Once upon a time it seemed that, no matter which airline you flew or how you made your reservation, you could expect about the same level of amenities and service (save the bonuses that come with business class, first class, etc.). However this is quickly changing as the airline industry continues to experiment with new service models and pricing structures. This is partially due to the prevalence of third-party travel booking sites where customers may only be looking at the fare itself and not other fees — leading some passenger to remain unaware of the fees they may be in for.
Before you book your next flight, here are a few things to watch out for:
Baggage fees (including carry on!)
While checked luggage fees were once unthinkable, today they are commonplace on most major carriers with the notable exception of Southwest (where your first two checked bags are free). Compounding this relatively new pain point a slew of carriers including Delta, American, JetBlue, and others recently increased these fees as well, bumping the price of your first checked bag up to $30. Of course the prices go up for subsequent bags and there are weight limits in place for these items as well.
So think you’ll save money by just carrying on instead? You may be in for a surprise there as well. On budget airlines like Allegiant, Spirit, and the like, you may be subjected to carry-on bag fees, although you might still be able to bring a “personal item” (that can fit under the seat in front of you) for free. As I can tell you from experience, Allegiant also charges different prices for bags depending on whether you pay for them in advance or at the airport. Hint: it’s definitely worth it to pay in advance.
Back in the day, most domestic flights had two classes: first and coach. Meanwhile international flights might add a business class as well for a total of three ticket types. Now, between premium economy classes like Delta’s Comfort+ and “basic economy” fares, it may be unclear just what you’re getting with your ticket.
For example, on American, a basic economy ticket will not only ensure you board the plane near the very end of the process but will also only be assigned a seat when you check-in. However, you may be able to select a seat of your own ahead of time for an additional fee. Speaking of which…
Seat selection and preferred seat fees
Beyond the basic economy fares and budget airlines like Allegiant that will charge you to select an assigned seat ahead of time, there are also airlines that will charge you extra to book “preferred” seats. This is something you might notice on Delta flights where there’s a first class, Delta Comfort+, and then preferred seats near the front of the plane (along with the exit rows) that all come at a premium price. Preferred seat pricing can depend on a few factors including the distance of the flight but will typically cost you upwards of $19. I should note that, if you do manage to work your way up to Silver Medallion status, you’ll then be able to nab these coveted main cabin seats without the extra cost and will also get a bit of a discount on Comfort+ in the event you don’t make the upgrade list.
Early bird check-in
Alas, while Southwest gets a lot of “luv” for its free checked bags, lack of first class, and other touches, the airline does still have some interesting fees of their own such as their early bird check-in.

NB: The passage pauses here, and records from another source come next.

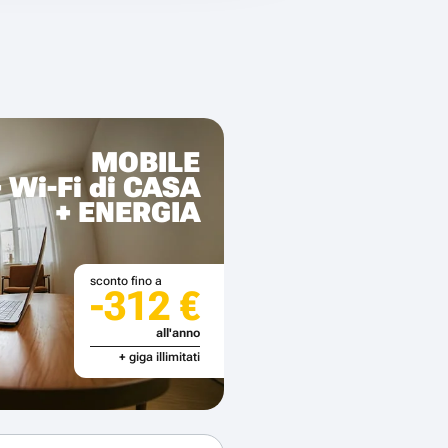
MOBILE
+ Wi-Fi di CASA
+ ENERGIA
sconto fino a
-312 €
all'anno
+ giga illimitati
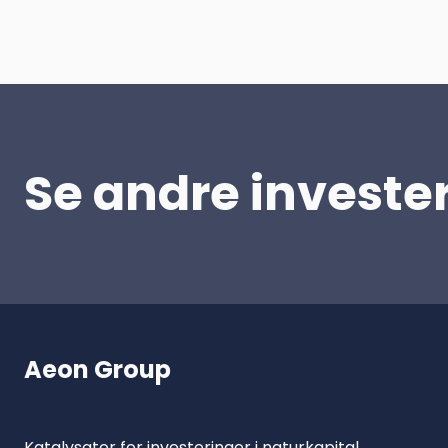
Se andre investe
Aeon Group
Katalysator for investeringer i naturkapital.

If you weren’t aware, Southwest does not assign seats at all. Instead, passengers are assigned a boarding position based on the time they check-in and some other factors. If you don’t want to spend your day refreshing their site exactly 24 hours before your departure, you can pay to be check-in automatically and be ensured a better boarding position. Like most things, the price of this service has risen in recent years and has now taken on a different structure, with the service currently fetching between $15 to $25 per passenger. In any case, you’ll still have to find your spot in line before boarding, which can certainly be a turn off to some travelers.
With many airlines introducing new classes of service and varying fees for everything from seat selection to carry on luggage, it’s important to know what you’re getting into before booking. While some budget airlines like Southwest and Allegiant only allow booking on their own sites (and not third-party services like Expedia), this is not the case for all airlines with some fee quirks. Because of this, regardless of whether you’re using these third-party sites to book, it’s always a good idea to visit the airline’s site and read up on what fees you’ll encounter on the way to your final destination.